Projeto de cientistas e historiadores busca revelar segredos de Leonardo da Vinci
A ideia é usar genética de parentes vivos e vestígios em obras de arte

Leonardo da Vinci (1452-1519) passou o fim da vida em Clos Lucé, na França, a convite do rei Francisco I. O “primeiro pintor, arquiteto e engenheiro do rei”, como era chamado, gozava dos privilégios de convidado de honra e tinha total liberdade para fazer o que bem quisesse. Ao morrer, aos 67 anos, foi enterrado na Igreja de Saint-Florentin, devastada durante a Revolução Francesa e depois completamente demolida no início do século XIX. Ao realizar escavações nas ruínas do Castelo de Amboise, onde ficava a capela, o arqueólogo Arsène Houssaye encontrou um esqueleto parcialmente preservado, com uma pedra gravada e alguns fragmentos de mármore. Acredita-se que essa pedra tivesse as iniciais “L.V.” e “D.V.” ou algo similar, o que o levou a crer que havia encontrado os restos mortais do pintor da Mona Lisa e criador de O Homem Vitruviano.
Apesar da “descoberta” de Houssaye, o esqueleto nunca foi definitivamente provado como sendo de Leonardo. A incerteza histórica permanece, e o túmulo no Castelo de Amboise, agora na Capela de Saint-Hubert, onde os restos repousam até hoje, é considerado um memorial, sem garantias de que fragmentos dele estejam realmente ali. Movido por essa dúvida, um grupo de cientistas e historiadores uniu-se, agora, em torno de um dos projetos mais ambiciosos da genética contemporânea: o Leonardo da Vinci DNA Project, que tem como objetivo reconstruir o perfil genético do gênio renascentista. A iniciativa pretende comparar o DNA de Leonardo com o de parentes vivos e amostras antigas para confirmar a autenticidade de restos mortais atribuídos a ele, além de usar o sequenciamento do genoma para obter um entendimento mais profundo de suas habilidades e saúde.

O projeto, coordenado por Jesse Ausubel, da Universidade Rockefeller, em Nova York, em parceria com a Universidade de Florença e o Instituto J. Craig Venter, nasceu da possibilidade de rastrear o cromossomo Y, transmitido inalterado de pai para filho. Para isso, os historiadores italianos Alessandro Vezzosi e Agnese Sabato, da Leonardo da Vinci Heritage Association, em Vinci, debruçaram-se sobre documentos históricos, como registros de igrejas e testamentos, por três décadas, para reconstruir a árvore genealógica. Ao fim do processo, identificaram catorze descendentes vivos de Leonardo, todos moradores da Toscana, com idades entre 1 e 85 anos. As ocupações desses indivíduos são prosaicas, incluindo as de escriturário, artesão, funcionário público, piloto e artista.

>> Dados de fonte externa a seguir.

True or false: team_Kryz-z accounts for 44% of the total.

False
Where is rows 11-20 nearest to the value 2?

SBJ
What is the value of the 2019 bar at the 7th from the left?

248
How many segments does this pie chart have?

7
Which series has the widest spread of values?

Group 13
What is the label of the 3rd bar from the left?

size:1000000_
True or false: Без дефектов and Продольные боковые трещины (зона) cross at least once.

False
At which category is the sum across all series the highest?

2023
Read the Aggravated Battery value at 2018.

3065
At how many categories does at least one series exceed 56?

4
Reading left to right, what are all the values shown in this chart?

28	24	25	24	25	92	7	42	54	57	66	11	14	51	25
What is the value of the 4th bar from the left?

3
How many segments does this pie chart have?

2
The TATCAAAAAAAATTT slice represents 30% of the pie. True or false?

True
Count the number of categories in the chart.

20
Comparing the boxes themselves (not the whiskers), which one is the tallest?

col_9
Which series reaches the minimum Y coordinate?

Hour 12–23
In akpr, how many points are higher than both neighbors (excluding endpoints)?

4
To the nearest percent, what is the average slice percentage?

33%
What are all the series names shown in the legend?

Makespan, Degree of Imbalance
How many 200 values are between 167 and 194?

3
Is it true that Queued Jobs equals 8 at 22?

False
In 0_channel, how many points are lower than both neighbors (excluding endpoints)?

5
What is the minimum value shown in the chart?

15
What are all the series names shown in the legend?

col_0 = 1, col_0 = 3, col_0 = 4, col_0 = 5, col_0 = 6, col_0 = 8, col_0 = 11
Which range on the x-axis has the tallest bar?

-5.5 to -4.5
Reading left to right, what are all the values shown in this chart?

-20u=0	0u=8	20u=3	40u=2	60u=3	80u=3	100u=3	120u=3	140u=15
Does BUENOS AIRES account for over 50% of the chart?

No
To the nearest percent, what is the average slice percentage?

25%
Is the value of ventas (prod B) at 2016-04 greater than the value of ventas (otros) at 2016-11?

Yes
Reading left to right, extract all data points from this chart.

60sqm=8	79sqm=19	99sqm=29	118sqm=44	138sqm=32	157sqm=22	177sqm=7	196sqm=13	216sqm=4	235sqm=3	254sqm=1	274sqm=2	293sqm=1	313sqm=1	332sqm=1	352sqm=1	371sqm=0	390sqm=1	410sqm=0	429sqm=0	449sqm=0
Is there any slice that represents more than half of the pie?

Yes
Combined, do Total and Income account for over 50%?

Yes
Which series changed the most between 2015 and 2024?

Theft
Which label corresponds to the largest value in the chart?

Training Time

Um dos parentes, Milko di Mario, nascido em 1976, é um recatado funcionário público, apaixonado pela velocidade do motociclismo e por música.
Desses descendentes, seis foram submetidos a testes de DNA. A análise demonstrou que segmentos do cromossomo Y coincidiam entre esses homens, confirmando a continuidade genética da linha masculina de Leonardo por pelo menos quinze gerações. A pesquisa também levou à identificação e escavação de uma tumba na Igreja de Santa Croce, em Vinci, que pode ser o local de sepultamento do avô e de vários meios-irmãos de Leonardo. O trabalho genealógico trouxe ainda informações sobre a família, como a identificação de antigas casas ligadas aos Da Vinci, a história do avô Antonio, um comerciante que viajou entre a Espanha e o Marrocos, e novas evidências de que Caterina, mãe de Leonardo, pode ter sido uma escrava em Florença.

Sem prazo definitivo para conclusão, a investigação avança em etapas, à medida que as análises de DNA antigo confirmam ou descartam hipóteses. O sequenciamento completo do genoma de Leonardo promete, enfim, ajudar a decifrar a base biológica de sua extraordinária acuidade visual, seu canhotismo e outras singularidades. “Ele era um ponto fora da curva também no sentido biológico”, observa Ausubel, coordenador do projeto. O objetivo é definir uma “assinatura” hereditária única que, em tese, poderá ser cotejada com vestígios biológicos — como células de pele ou fios de cabelo — preservados em seus manuscritos e pinturas, oferecendo um critério científico para autenticar a herança material do grande mestre do Renascimento.